### Given records

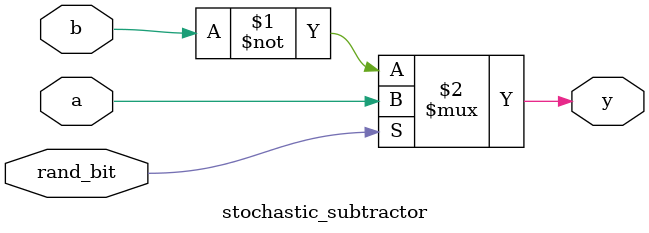
<source format=v>
`timescale 1ns / 1ps


module stochastic_subtractor (
    input wire a,        // stochastic input stream 1
    input wire b,        // stochastic input stream 2
    input wire rand_bit, // random bit for multiplexing
    output wire y        // output stochastic stream
);
    // Basic idea: choose A when rand_bit=1, inverted B when rand_bit=0
    assign y = rand_bit ? a : ~b;
endmodule


</source>
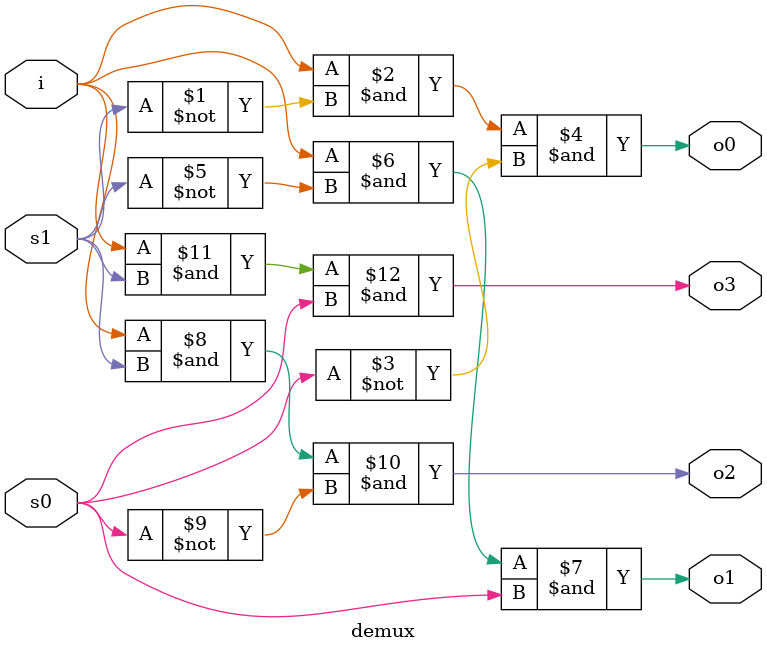
<source format=v>
module demux(
    input i,
    input s0,s1,
    output o0,o1,o2,o3
);

    assign o0 = i & ~s1 & ~s0; 
    assign o1 = i & ~s1 & s0; 
    assign o2 = i & s1 & ~s0; 
    assign o3 = i & s1 & s0;
endmodule 
</source>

######

# Work to complete
Extract every line of the data exactly; pictures stay out.

# Solution for this problem
<source format=v>
`timescale 1ns / 1ps


module stochastic_subtractor (
    input wire a,        // stochastic input stream 1
    input wire b,        // stochastic input stream 2
    input wire rand_bit, // random bit for multiplexing
    output wire y        // output stochastic stream
);
    // Basic idea: choose A when rand_bit=1, inverted B when rand_bit=0
    assign y = rand_bit ? a : ~b;
endmodule


</source>
<source format=v>
module demux(
    input i,
    input s0,s1,
    output o0,o1,o2,o3
);

    assign o0 = i & ~s1 & ~s0; 
    assign o1 = i & ~s1 & s0; 
    assign o2 = i & s1 & ~s0; 
    assign o3 = i & s1 & s0;
endmodule 
</source>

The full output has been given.